Un duel cocasse, le très proche de Lionel Jospin face à l’ancien fidèle lieutenant de Laurent Fabius : un petit air de « déjà vu » très fin du XXème siècle.

Dernière minute, un autre très proche de Lionel Jospin, son ancien ministre de l’Intérieur, maire du 18ème arrondissement de Paris, Daniel Vaillant, entre en lice. Son expérience parlementaire et son autorité est indéniable. Le groupe jugera.

L’hypothèse Marylise Lebranchu refait surface

Après la nomination d’un  gouvernement paritaire, et si une Assemblée nationale féminisée – 26% de députées contre 17% en 2007 – confiait sa présidence à une femme ? Ségolène Royal n’est pas la seule femme socialiste susceptible d’occuper le Perchoir. Depuis plusieurs mois, Marylise Lebranchu, ancienne Garde des Sceaux de Lionel Jospin, députée du Finistère et très proche intime de Martine Aubry, s’était mise sur les rangs. Sa nomination au ministère de la Fonction publique avait été perçue comme un moyen de laisser la voie libre à Ségolène Royal – même si les compétences de Marylise Lebranchu font d’elle un premier choix dans les fonctions stratégiques qu’elle occupe désormais. Pourtant, mercredi 20 juin, l’hypothèse refait surface. Il faut dire que la députée bretonne est très populaire au sein du groupe parlementaire socialiste. On dit d’elle qu’elle est compétente – on le sait – mais, en plus, hautement sympathique. Marylise Lebranchu dément : « Ma position n’a pas changé, je préfère le gouvernement au Perchoir. » Elle est en tout cas amenée à se poser la question et hésite sans doute.

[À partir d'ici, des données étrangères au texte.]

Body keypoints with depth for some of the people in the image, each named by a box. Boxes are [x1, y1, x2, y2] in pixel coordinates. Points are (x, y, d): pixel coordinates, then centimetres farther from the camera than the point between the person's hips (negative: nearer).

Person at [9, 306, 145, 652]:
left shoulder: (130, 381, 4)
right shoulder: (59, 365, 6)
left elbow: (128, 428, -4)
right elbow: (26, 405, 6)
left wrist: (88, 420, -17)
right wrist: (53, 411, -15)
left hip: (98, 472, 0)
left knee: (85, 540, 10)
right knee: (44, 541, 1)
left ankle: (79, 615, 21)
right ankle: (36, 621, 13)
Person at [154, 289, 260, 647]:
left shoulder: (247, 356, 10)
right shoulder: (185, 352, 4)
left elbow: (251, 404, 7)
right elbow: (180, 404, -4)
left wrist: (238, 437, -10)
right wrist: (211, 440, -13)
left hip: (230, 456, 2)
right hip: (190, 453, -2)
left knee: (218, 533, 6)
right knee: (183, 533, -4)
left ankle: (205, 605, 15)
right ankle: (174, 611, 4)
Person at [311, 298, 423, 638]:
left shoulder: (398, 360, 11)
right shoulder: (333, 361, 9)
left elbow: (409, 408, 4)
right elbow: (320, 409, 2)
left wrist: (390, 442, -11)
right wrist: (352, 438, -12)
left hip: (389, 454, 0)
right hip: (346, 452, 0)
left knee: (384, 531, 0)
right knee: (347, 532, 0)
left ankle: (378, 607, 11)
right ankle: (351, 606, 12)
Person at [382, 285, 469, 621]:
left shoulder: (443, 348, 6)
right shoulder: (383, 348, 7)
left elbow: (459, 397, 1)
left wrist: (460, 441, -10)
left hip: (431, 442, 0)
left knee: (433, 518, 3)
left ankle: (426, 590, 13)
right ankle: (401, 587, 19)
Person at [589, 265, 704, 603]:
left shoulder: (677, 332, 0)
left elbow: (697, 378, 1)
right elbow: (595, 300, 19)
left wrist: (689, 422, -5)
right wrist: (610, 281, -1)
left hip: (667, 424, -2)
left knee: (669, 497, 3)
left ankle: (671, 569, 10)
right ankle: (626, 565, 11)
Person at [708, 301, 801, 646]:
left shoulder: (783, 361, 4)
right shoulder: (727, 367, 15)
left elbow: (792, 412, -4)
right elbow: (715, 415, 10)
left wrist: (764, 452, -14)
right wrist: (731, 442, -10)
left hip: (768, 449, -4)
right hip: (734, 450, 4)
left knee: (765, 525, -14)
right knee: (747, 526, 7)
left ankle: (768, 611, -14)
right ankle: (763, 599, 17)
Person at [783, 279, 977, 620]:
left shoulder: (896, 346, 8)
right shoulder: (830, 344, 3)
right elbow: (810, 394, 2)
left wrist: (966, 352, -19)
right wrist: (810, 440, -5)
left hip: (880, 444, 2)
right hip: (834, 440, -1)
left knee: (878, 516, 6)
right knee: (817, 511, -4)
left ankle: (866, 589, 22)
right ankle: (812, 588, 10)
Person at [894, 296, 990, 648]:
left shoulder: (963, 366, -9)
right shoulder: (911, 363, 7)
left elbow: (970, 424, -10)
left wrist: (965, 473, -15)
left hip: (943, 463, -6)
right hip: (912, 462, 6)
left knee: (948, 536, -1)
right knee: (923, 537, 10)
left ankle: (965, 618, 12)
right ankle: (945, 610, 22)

Il n’y a pas qu’une femme socialiste « perchoirisable »…

Une autre très proche de Martine Aubry, une autre ancienne collaboratrice de François Mitterrand, une autre ancienne Garde des Sceaux et ministre des Affaires sociales de Lionel Jospin, également députée de Seine-Saint-Denis, s’est désormais déclarée « disponible » : Elisabeth Guigou. Populaire et respectée, dans l’opinion publique comme au sein du Parti socialiste et de son groupe parlementaire, elle a tout à fait le profil du poste. Un peu comme Simone Veil de gauche, européenne convaincue, elle n’a jamais fait preuve d’une ambition dévorante. Elle a des convictions et elle se bat pour les défendre, tout en refusant d’employer les armes de certains de ses confrères et…  consœurs.

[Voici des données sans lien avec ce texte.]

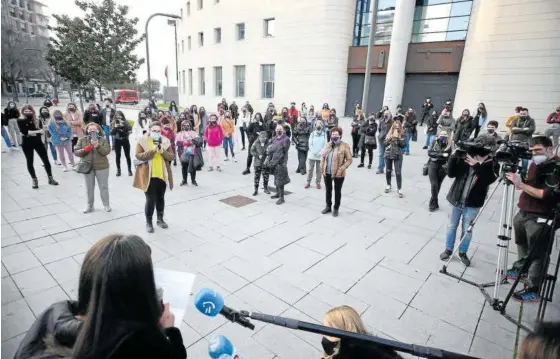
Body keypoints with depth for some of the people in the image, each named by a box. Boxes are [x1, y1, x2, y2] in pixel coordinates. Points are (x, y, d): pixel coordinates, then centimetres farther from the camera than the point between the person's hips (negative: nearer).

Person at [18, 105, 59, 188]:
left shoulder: (37, 120, 1)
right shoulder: (20, 121, -4)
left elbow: (42, 132, -5)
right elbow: (24, 132, -18)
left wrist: (30, 133, -19)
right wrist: (37, 131, -22)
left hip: (38, 142, 1)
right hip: (27, 144, -1)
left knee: (46, 160, 2)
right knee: (29, 162, 6)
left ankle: (50, 178, 14)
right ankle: (34, 180, 19)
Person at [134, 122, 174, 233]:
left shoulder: (166, 141, 4)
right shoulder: (143, 141, -3)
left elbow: (171, 157, 0)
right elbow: (138, 156, -12)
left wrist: (162, 151, -19)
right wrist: (152, 150, -23)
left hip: (162, 175, 3)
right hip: (149, 175, -3)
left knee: (160, 198, 15)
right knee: (151, 199, -3)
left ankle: (160, 219, 31)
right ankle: (148, 222, 14)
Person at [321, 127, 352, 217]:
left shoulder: (344, 146, -10)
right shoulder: (328, 145, 6)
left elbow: (349, 160, -11)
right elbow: (323, 157, 10)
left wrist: (341, 169, -20)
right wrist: (322, 169, 1)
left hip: (338, 174, -5)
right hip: (327, 173, 5)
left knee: (337, 191, 9)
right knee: (328, 190, 17)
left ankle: (336, 209, 24)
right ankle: (328, 207, 34)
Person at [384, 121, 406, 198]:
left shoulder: (402, 135, -3)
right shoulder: (389, 134, 4)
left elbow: (404, 145, -12)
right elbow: (385, 144, 0)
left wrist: (398, 138, -20)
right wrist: (390, 139, -14)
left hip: (398, 156, -3)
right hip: (388, 155, 3)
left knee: (398, 173, -8)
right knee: (388, 171, 15)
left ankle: (399, 189, 0)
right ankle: (388, 185, 34)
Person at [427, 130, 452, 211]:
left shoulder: (448, 146, -1)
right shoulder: (434, 143, 1)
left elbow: (449, 158, -6)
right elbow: (429, 153, -10)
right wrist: (441, 154, -19)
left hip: (442, 167, 1)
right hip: (433, 165, -1)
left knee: (438, 186, 7)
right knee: (434, 184, -10)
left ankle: (432, 203, 22)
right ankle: (435, 204, 4)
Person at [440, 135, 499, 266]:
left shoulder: (493, 164, -6)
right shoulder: (464, 158, -6)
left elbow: (488, 180, -22)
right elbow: (451, 174, -10)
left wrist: (476, 166, -29)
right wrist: (453, 157, -20)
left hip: (472, 204, -1)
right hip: (457, 200, 1)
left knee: (467, 230, 10)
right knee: (451, 226, 14)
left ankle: (463, 252, 31)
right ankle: (448, 249, 31)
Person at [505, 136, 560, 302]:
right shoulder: (535, 164, 9)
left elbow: (546, 194, -24)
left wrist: (521, 184, -27)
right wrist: (517, 180, 1)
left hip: (541, 219, -8)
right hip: (523, 213, 8)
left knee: (537, 255, -2)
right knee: (522, 245, 24)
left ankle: (533, 290, 6)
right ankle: (520, 269, 43)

Trop populaire ? Trop proche de Martine Aubry ? Le Président de la république  et le Premier ministre pourraient ne pas voir d’un très bon œil son accession au Perchoir. Et puis l’on peut se demander pourquoi ils n’en ont pas fait une ministre ? S’il préférerait une personnalité nouvelle – un peu comme s’était fait le choix de Jean-Pierre Bel pour la Présidence du Sénat en septembre 2011 -, un autre nom circule, celui de Laurence Dumont. A 53 ans, elle est député depuis 1997. Si elle n’a jamais été ministre, elle est vice-présidente de l’Assemblée nationale depuis octobre 2011 et a donc, de fait, déjà occupé le Perchoir. Son choix serait un choix de renouvellement, symbole que pourrait privilégier la Hollandie.

L’élection est prévue le 26 juin et ne devrait nécessiter qu’un seul tour. D’ici là, chaque groupe politique se réunira pour désigner son champion… ou sa championne.